Gilbert’s decline after the accident is heart wrenching. He loses his job, his income, his self-esteem, even his wife. He and his son can only watch as the debts mount and their household empties thanks to wave after wave of stern-faced bailiffs. As things become increasingly desperate, Gilbert is forced to make difficult and dangerous choices which ultimately put him on the wrong side of the law.
Gilbert’s devotion to his son and the shame he feels in thinking he has let Frank down are powerful drivers (if you pardon the pun!). If only he knew that Frank cares for nothing but his Dad. “All I ever wanted, all I ever needed, was you. My dad.” says Frank to Gilbert at the end of the story.Thankfully, father and son make a strong team and despite numerous capers and misadventures, their love for one another pulls them through.

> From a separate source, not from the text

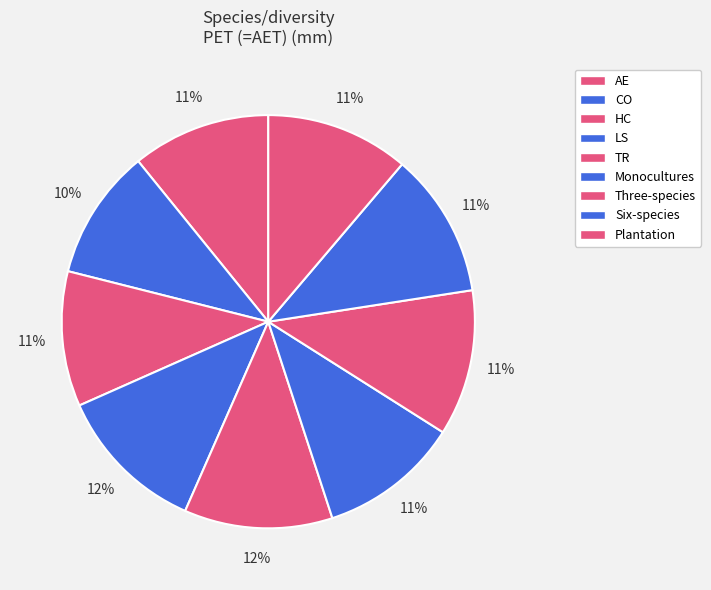

To the nearest percent, what percentage of the pie is Three-species?

11%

Outrageous yet utterly believable characters
Comedy comes naturally to Walliams and the characters he creates are at once outrageous yet utterly believable. Serious issues are therefore accompanied with a healthy dollop of rollicking slapstick and toilet humour. Frank’s hopeless-in-love, poetry-crazed great Auntie Flip is a particular favourite, while the ominous Mr Big and his two cronies Fingers and Thumbs make excellent villains.
Gilbert’s leg (or lack thereof!) is central to the story yet it does not weigh the narrative down in any way. On the contrary, his disability is as much a source of humour and of practical use than anything else. Is it not this false limb that saves the dynamic father and son duo when they find themselves stuck down a wishing well?! And is it not the same wooden peg that knocks the evil kingpin, Mr Big unconscious and ultimately traps his fearsome gang, leaving them to their fate?!
A hugely entertaining story in its own right
Whilst disability is addressed, it does not dominate the tale. ‘Bad Dad’ is a hugely entertaining story in its own right. Disability by no means defines this book. On the contrary, ‘Bad Dad’ highlights other equally important values as well and encouraging disability awareness. Wealth and material possessions do not necessarily lead to happiness as shown by Gilbert’s bejewelled, champagne swilling ex-wife Rita. Companionship and friendship trump all as Frank and his Dad can attest and, as far as great Auntie Flip and Reverend Judith are concerned, you’re never too old to fall in love!
‘Bad Dad’ is fast, funny and heart-warming in equal measure. Whilst one of its heroes is disabled, it is not a book about disability. It is as much a testament to friendship, hope and the bond between father and son than anything else and I thoroughly recommend it!